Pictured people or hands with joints

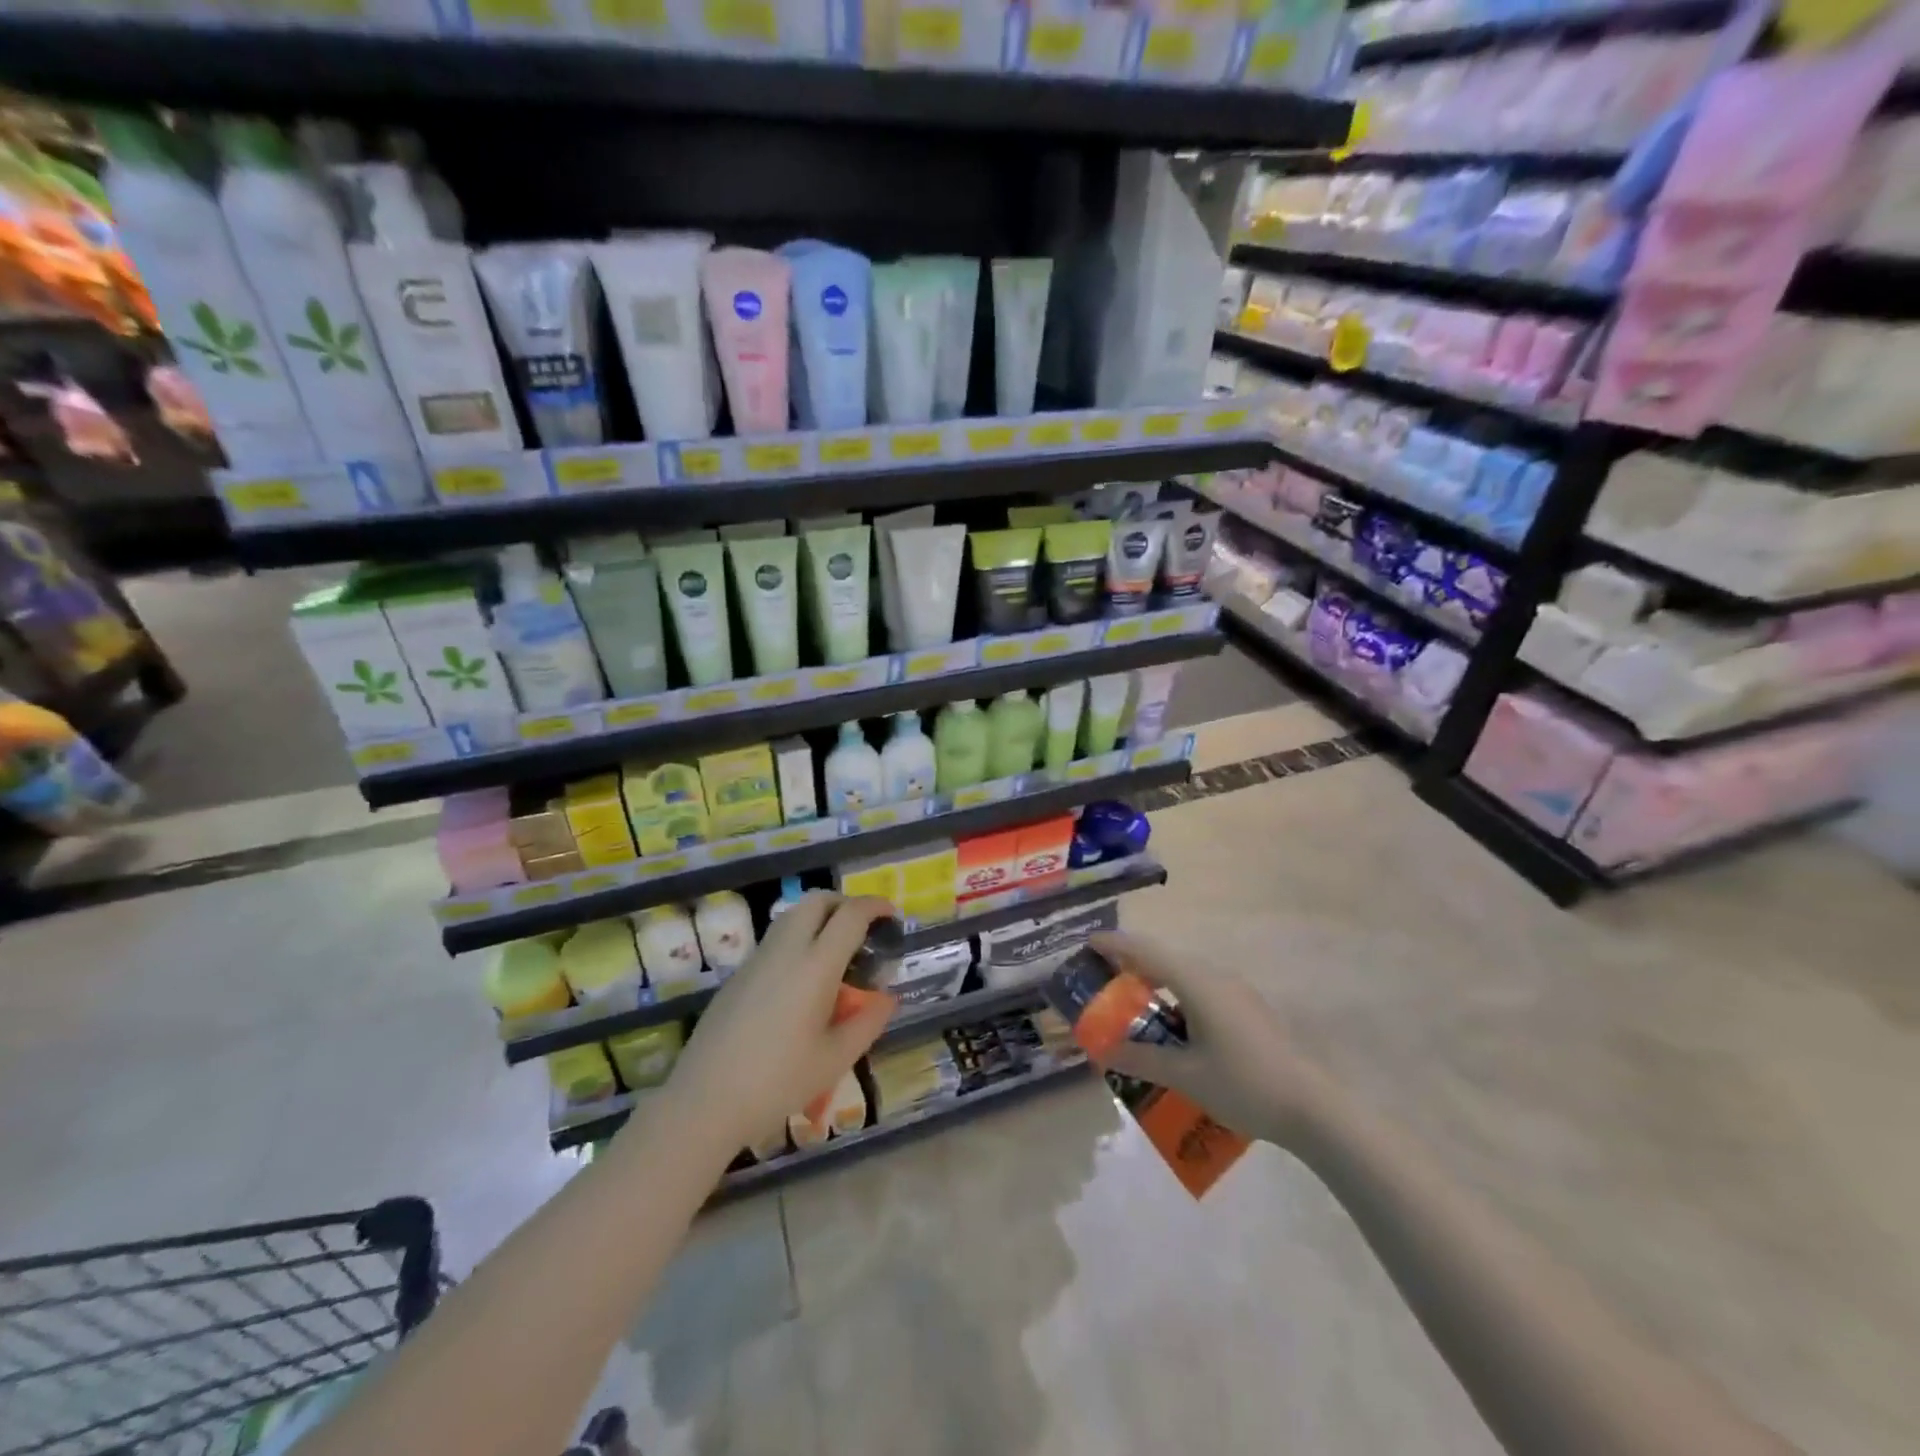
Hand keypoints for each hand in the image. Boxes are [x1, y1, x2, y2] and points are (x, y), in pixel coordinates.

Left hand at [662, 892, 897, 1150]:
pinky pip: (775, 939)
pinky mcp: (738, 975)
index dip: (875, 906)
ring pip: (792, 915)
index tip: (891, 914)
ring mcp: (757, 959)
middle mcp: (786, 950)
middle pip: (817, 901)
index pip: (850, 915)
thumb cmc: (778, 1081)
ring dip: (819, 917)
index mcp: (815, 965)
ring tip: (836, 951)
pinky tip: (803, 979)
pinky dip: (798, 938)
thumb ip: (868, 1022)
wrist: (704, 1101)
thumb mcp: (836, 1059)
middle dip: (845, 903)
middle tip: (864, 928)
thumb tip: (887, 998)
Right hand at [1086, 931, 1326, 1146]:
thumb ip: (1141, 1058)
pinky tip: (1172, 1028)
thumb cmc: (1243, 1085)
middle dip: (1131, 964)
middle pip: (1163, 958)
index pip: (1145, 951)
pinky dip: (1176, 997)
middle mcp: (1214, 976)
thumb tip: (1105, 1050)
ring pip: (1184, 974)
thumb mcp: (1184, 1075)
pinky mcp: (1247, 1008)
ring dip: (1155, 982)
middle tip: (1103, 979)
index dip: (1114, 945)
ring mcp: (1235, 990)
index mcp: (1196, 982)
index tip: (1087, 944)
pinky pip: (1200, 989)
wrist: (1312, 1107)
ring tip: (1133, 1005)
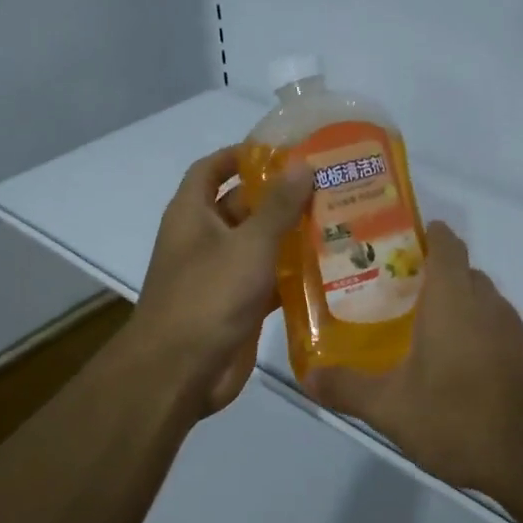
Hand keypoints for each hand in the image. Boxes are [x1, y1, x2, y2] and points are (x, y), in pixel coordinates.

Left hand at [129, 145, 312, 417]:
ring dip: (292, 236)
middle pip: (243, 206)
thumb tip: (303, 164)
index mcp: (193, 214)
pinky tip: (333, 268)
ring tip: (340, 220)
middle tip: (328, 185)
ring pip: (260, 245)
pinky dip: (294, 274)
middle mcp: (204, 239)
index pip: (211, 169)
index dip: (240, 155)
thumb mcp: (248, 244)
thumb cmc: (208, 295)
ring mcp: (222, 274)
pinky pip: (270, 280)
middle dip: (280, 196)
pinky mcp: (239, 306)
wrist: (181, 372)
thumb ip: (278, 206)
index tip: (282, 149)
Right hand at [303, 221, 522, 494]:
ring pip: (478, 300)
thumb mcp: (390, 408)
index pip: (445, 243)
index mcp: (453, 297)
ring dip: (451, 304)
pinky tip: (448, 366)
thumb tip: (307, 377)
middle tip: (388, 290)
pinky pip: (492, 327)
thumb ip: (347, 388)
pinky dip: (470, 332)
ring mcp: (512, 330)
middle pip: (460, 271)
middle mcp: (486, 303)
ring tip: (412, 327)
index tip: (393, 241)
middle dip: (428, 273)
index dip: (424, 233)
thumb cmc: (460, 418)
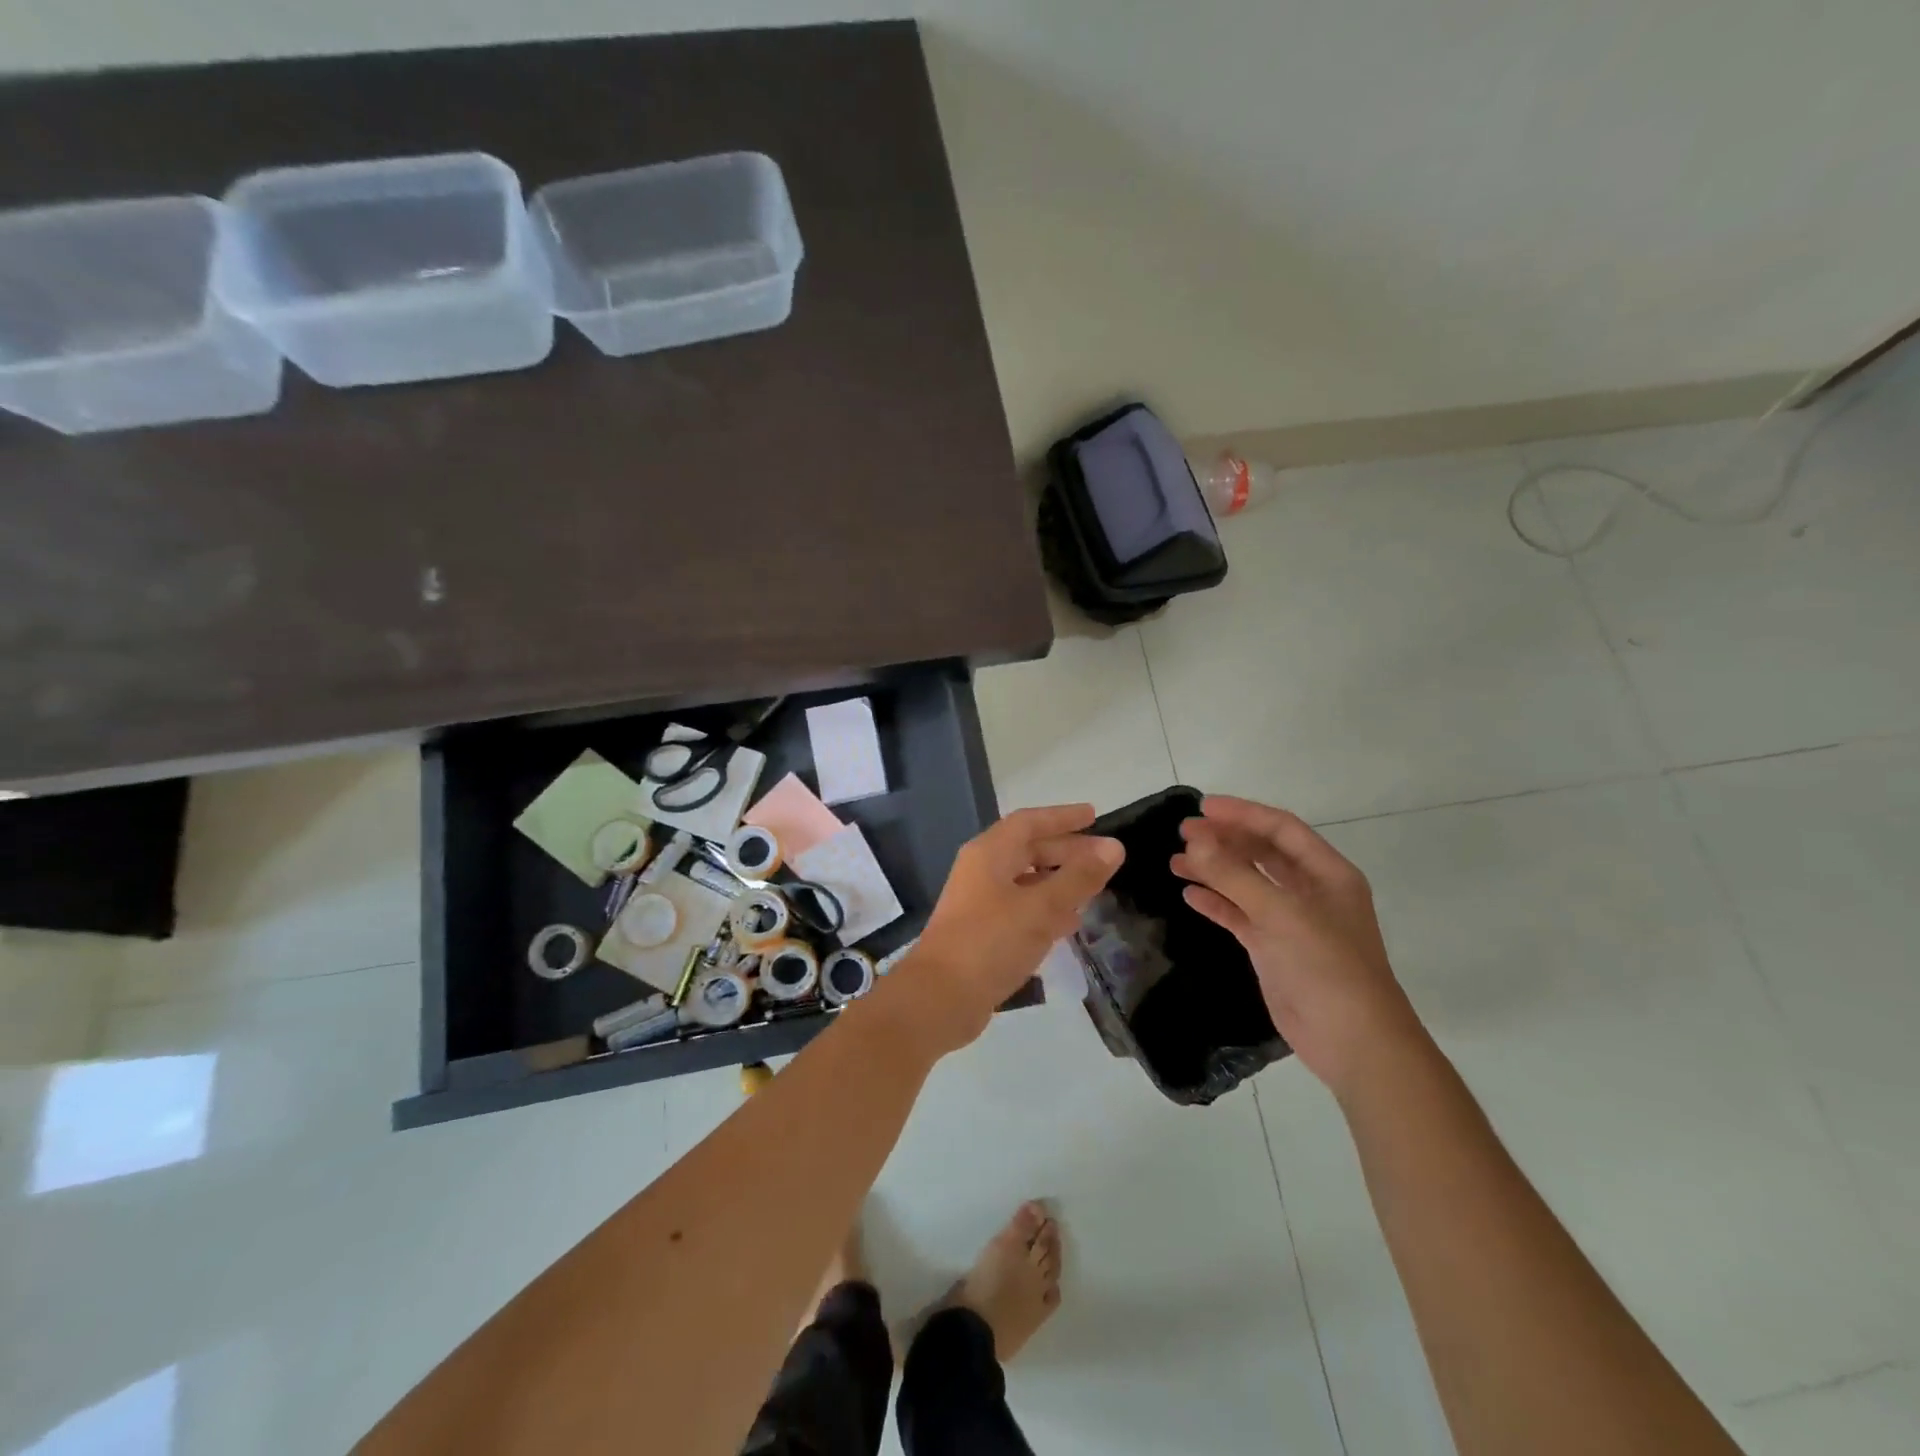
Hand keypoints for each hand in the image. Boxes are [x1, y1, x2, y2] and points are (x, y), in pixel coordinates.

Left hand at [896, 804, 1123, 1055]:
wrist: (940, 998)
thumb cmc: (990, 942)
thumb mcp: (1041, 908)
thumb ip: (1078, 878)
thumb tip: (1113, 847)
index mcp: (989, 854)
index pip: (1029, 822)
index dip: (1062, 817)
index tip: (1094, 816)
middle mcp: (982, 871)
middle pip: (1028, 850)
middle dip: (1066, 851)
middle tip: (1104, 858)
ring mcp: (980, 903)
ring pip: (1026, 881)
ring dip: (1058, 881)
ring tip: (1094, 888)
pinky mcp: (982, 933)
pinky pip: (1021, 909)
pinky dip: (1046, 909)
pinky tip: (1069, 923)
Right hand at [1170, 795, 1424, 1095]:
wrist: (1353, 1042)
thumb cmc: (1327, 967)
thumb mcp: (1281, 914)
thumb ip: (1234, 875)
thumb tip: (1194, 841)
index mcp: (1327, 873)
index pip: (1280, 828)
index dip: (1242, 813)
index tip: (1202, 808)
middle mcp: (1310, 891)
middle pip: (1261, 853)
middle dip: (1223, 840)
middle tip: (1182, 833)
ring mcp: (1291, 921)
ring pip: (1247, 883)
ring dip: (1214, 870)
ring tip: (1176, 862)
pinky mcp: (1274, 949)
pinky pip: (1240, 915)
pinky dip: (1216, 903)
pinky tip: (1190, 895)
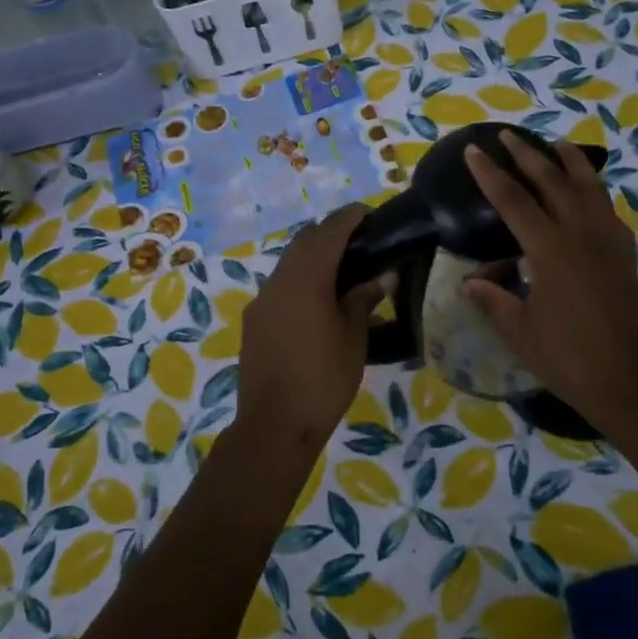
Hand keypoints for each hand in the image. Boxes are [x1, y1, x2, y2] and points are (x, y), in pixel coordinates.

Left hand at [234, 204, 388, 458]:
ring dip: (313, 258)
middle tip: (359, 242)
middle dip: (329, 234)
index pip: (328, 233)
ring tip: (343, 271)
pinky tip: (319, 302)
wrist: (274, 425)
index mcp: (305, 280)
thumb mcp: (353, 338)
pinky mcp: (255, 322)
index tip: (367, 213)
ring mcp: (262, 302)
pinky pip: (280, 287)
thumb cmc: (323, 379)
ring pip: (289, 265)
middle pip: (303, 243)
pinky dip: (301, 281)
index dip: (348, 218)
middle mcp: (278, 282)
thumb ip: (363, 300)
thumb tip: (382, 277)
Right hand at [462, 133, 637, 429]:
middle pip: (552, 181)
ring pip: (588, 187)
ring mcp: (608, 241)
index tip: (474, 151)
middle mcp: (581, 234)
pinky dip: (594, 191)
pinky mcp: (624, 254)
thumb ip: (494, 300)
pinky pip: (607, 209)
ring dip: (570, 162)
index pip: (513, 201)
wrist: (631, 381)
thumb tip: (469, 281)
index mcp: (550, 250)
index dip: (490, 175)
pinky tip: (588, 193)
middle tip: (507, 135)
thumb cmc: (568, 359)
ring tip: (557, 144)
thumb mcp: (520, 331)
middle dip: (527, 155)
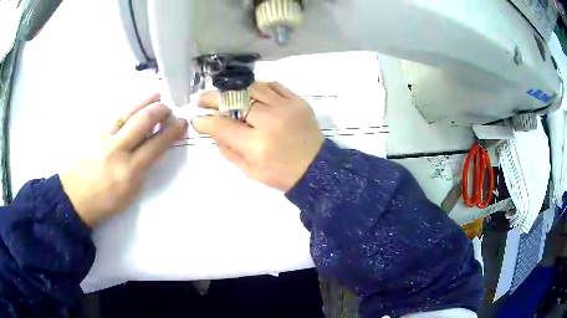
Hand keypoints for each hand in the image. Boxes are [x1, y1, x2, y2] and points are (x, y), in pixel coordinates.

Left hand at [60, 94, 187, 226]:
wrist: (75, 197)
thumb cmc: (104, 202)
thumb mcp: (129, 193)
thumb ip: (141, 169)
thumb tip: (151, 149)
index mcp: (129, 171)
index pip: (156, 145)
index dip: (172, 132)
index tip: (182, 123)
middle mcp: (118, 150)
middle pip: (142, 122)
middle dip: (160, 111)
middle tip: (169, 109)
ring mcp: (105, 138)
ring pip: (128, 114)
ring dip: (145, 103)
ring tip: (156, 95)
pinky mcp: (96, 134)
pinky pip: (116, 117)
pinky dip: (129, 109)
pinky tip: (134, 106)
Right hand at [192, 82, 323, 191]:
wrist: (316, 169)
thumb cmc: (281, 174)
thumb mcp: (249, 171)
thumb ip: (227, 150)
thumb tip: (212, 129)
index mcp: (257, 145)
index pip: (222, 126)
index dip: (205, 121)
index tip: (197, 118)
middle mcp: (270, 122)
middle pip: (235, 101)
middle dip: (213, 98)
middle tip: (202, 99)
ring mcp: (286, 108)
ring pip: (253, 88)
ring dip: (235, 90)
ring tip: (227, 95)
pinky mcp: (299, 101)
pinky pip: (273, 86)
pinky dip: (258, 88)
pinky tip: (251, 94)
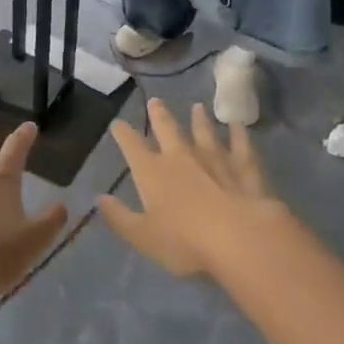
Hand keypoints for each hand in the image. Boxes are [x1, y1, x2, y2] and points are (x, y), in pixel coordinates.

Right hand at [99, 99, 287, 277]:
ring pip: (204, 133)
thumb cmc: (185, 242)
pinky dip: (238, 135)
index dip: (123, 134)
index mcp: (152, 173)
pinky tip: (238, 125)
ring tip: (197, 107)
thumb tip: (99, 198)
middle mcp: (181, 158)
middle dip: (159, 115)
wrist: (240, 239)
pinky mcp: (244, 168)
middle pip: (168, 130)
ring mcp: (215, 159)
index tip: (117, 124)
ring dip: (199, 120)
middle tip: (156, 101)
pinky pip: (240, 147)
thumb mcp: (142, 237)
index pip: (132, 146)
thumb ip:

● **Assignment**
What is needed is a verbatim copy of every line in the records above from the one containing "pinky mcp: (239, 306)" down to the one containing "thumb tip: (307, 377)", both included, and nothing more.

● **Answer to the problem**
pinky mcp: (239, 306)
wrist: (181, 372)
thumb ip: (278, 206)
index tip: (282, 149)
Right hand at [303, 221, 522, 494]:
ring pip: (478, 300)
thumb mcp: (390, 408)
index pip: (445, 243)
index mcp: (453, 297)
ring dip: (451, 304)
pinky tip: (448, 366)
thumb tip: (307, 377)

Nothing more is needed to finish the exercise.